--- Material provided Enclosed Below ---

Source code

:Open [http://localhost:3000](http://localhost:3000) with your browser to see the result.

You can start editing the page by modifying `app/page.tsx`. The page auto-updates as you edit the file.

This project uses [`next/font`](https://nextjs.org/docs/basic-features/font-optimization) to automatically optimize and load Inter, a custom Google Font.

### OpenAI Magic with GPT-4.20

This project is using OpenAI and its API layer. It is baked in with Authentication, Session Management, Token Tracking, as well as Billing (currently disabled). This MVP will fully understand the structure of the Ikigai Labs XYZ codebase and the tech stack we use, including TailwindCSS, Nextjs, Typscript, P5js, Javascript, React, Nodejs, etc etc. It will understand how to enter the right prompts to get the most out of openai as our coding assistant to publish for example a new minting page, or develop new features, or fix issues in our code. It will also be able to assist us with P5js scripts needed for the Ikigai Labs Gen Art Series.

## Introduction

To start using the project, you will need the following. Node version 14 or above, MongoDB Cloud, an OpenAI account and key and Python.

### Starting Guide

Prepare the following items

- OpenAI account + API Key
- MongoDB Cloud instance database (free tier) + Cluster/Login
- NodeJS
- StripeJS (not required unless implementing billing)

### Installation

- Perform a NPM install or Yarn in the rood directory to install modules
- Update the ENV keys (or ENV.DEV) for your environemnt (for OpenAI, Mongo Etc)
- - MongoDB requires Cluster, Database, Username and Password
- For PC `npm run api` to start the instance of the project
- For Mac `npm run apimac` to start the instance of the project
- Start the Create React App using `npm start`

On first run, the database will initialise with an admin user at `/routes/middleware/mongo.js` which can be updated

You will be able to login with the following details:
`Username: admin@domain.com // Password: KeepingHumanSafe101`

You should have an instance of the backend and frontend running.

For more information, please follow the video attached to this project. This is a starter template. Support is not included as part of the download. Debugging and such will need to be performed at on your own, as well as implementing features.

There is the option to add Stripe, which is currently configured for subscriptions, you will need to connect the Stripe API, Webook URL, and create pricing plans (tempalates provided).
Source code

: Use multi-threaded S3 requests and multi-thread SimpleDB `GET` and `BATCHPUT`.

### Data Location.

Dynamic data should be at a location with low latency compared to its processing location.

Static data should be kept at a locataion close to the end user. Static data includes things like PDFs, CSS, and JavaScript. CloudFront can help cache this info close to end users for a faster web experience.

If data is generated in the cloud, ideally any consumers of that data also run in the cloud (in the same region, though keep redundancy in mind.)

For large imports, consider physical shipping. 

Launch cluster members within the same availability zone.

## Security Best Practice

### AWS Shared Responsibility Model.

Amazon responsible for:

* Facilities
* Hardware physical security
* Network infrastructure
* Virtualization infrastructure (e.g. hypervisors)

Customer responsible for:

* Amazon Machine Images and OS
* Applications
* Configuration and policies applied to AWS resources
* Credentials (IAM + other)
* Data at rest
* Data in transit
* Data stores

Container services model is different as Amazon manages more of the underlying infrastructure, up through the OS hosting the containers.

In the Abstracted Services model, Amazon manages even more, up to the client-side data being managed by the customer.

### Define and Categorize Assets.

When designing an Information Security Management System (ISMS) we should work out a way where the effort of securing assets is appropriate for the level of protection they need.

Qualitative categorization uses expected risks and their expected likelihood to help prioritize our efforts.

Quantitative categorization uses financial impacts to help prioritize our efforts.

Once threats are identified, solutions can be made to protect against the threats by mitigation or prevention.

--- End of Enclosed Material provided ---

→ What the task asks
Could all of the entries be retyped word for word?

→ Exercise response
Source code

:Open [http://localhost:3000](http://localhost:3000) with your browser to see the result.

You can start editing the page by modifying `app/page.tsx`. The page auto-updates as you edit the file.

This project uses [`next/font`](https://nextjs.org/docs/basic-features/font-optimization) to automatically optimize and load Inter, a custom Google Font.

### OpenAI Magic with GPT-4.20

This project is using OpenAI and its API layer. It is baked in with Authentication, Session Management, Token Tracking, as well as Billing (currently disabled). This MVP will fully understand the structure of the Ikigai Labs XYZ codebase and the tech stack we use, including TailwindCSS, Nextjs, Typscript, P5js, Javascript, React, Nodejs, etc etc. It will understand how to enter the right prompts to get the most out of openai as our coding assistant to publish for example a new minting page, or develop new features, or fix issues in our code. It will also be able to assist us with P5js scripts needed for the Ikigai Labs Gen Art Series.

## Introduction

To start using the project, you will need the following. Node version 14 or above, MongoDB Cloud, an OpenAI account and key and Python.

### Starting Guide

Prepare the following items

- OpenAI account + API Key
- MongoDB Cloud instance database (free tier) + Cluster/Login
- NodeJS
- StripeJS (not required unless implementing billing)

### Installation

- Perform a NPM install or Yarn in the rood directory to install modules
- Update the ENV keys (or ENV.DEV) for your environemnt (for OpenAI, Mongo Etc)
- - MongoDB requires Cluster, Database, Username and Password
- For PC `npm run api` to start the instance of the project
- For Mac `npm run apimac` to start the instance of the project
- Start the Create React App using `npm start`

On first run, the database will initialise with an admin user at `/routes/middleware/mongo.js` which can be updated

You will be able to login with the following details:
`Username: admin@domain.com // Password: KeepingHumanSafe101`

You should have an instance of the backend and frontend running.

For more information, please follow the video attached to this project. This is a starter template. Support is not included as part of the download. Debugging and such will need to be performed at on your own, as well as implementing features.

There is the option to add Stripe, which is currently configured for subscriptions, you will need to connect the Stripe API, Webook URL, and create pricing plans (tempalates provided).
Source code

: Use multi-threaded S3 requests and multi-thread SimpleDB `GET` and `BATCHPUT`.

### Data Location.

Dynamic data should be at a location with low latency compared to its processing location.

Static data should be kept at a locataion close to the end user. Static data includes things like PDFs, CSS, and JavaScript. CloudFront can help cache this info close to end users for a faster web experience.

If data is generated in the cloud, ideally any consumers of that data also run in the cloud (in the same region, though keep redundancy in mind.)

For large imports, consider physical shipping. 

Launch cluster members within the same availability zone.

## Security Best Practice

### AWS Shared Responsibility Model.

Amazon responsible for:

* Facilities
* Hardware physical security
* Network infrastructure
* Virtualization infrastructure (e.g. hypervisors)

Customer responsible for:

* Amazon Machine Images and OS
* Applications
* Configuration and policies applied to AWS resources
* Credentials (IAM + other)
* Data at rest
* Data in transit
* Data stores

Container services model is different as Amazon manages more of the underlying infrastructure, up through the OS hosting the containers.

In the Abstracted Services model, Amazon manages even more, up to the client-side data being managed by the customer.

### Define and Categorize Assets.

When designing an Information Security Management System (ISMS) we should work out a way where the effort of securing assets is appropriate for the level of protection they need.

Qualitative categorization uses expected risks and their expected likelihood to help prioritize our efforts.

Quantitative categorization uses financial impacts to help prioritize our efforts.

Once threats are identified, solutions can be made to protect against the threats by mitigation or prevention.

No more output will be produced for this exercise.